The ABC trial enrolled 76 patients with active melanoma brain metastases with at least 1 brain lesion that was greater than or equal to 5 mm but less than 40 mm. Additionally, patients had to have an ECOG performance status of 0 to 2. Prior BRAF and MEK inhibitors were allowed, whereas prior anti­—PD-1/PD-L1 or anti–CTLA-4 therapy was not allowed. Patients serious autoimmune disease were excluded from the study.
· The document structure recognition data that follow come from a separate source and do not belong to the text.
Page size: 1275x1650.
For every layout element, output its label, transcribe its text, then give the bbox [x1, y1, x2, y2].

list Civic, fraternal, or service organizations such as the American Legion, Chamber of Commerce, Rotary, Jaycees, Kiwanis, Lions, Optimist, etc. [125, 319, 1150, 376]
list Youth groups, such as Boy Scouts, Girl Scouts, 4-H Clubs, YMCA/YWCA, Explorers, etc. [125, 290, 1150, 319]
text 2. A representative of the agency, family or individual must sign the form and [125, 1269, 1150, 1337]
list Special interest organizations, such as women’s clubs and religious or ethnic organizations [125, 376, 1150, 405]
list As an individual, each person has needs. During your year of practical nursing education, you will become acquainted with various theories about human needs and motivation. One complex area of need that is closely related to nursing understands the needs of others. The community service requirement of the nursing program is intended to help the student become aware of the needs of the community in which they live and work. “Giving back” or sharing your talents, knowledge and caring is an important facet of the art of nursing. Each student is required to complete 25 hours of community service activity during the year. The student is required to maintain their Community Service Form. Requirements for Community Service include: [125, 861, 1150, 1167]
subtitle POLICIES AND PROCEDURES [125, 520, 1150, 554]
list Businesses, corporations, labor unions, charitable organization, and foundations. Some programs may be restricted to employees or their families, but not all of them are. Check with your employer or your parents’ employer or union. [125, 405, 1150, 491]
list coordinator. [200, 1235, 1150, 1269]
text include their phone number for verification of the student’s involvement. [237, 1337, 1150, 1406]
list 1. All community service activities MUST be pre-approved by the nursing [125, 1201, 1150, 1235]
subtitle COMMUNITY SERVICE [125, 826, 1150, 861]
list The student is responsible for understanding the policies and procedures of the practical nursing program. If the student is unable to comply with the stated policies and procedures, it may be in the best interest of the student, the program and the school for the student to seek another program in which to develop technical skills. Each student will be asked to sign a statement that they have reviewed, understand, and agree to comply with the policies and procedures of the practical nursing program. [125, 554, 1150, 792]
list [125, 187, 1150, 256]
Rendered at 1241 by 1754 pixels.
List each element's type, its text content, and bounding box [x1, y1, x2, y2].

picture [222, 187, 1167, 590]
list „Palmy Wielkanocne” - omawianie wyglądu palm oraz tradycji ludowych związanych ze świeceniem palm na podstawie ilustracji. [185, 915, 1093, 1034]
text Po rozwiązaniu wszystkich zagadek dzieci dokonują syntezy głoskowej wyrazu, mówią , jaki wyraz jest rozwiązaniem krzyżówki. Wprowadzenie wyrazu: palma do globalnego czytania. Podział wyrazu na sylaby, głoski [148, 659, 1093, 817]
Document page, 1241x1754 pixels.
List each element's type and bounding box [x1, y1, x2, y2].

There were 3 arms in the study. The first cohort (A) included 35 patients receiving nivolumab plus ipilimumab every 3 weeks for 4 cycles followed by nivolumab monotherapy every 2 weeks. The second cohort (B) included 25 patients randomized to nivolumab at the standard approved schedule. The third exploratory cohort of patients (C) included 16 patients with previous local treatment to the brain or with leptomeningeal disease. These patients were treated on nivolumab and could receive prednisone at <10 mg per dose.
The primary endpoint of the study was ICR. Secondary endpoints included extracranial response rate (ERR), overall response rate, progression-free survival (PFS), overall survival, and safety. The data cutoff was August 28, 2017. The median follow-up was 17 months.
Cohort A experienced 46% ICR with a complete response (CR) of 17%. Cohort B had an ICR rate of 20% with a CR of 12%. The ICR in cohort C was 6%. The median duration of response was not met. The ERR was 57% in cohort A, 29% in cohort B, and 29% in cohort C.
The median intracranial PFS rate has not been reached. The 6-month intracranial PFS rate for cohort A was 53% and 20% for cohort B. The median extracranial PFS was 13.8 months for cohort A, 2.6 months for cohort B, and 2.6 months for cohort C with 6-month PFS rates of 51%, 35%, and 19%, respectively. The median OS has not been reached. The 6-month OS rate was 78% in cohort A, 68% for cohort B, and 44% in cohort C.
Treatment-related adverse events (AEs) were experienced by 94% of patients in cohort A, 68% in cohort B, and 50% in cohort C. Treatment-related grade 3/4 AEs were experienced in 43% of patients in cohort A and in 20% and 6% of those in cohorts B and C, respectively. Discontinuations due to AEs occurred in 9%, 4%, and 0% of patients in cohorts A, B, and C, respectively. There were no new or unexpected toxicities, according to Menzies.
“Nivolumab combined with ipilimumab has high activity in melanoma brain metastases and may be considered for upfront therapy in such patients,” explained Menzies. “A clinical trial adding radiotherapy to those who progressed early on with nivolumab and ipilimumab is planned.”
Long GV, Atkinson V, Menzies AM, et al., Randomized phase II study of nivolumab (nivo) or nivo plus ipilimumab (ipi) in patients (pts) with melanoma brain metastases (mets): Anti-PD-1 Brain Collaboration (ABC). Presented at: 2017 World Congress of Melanoma; October 18-21, 2017; Brisbane, Australia. Presentation SMR09-6.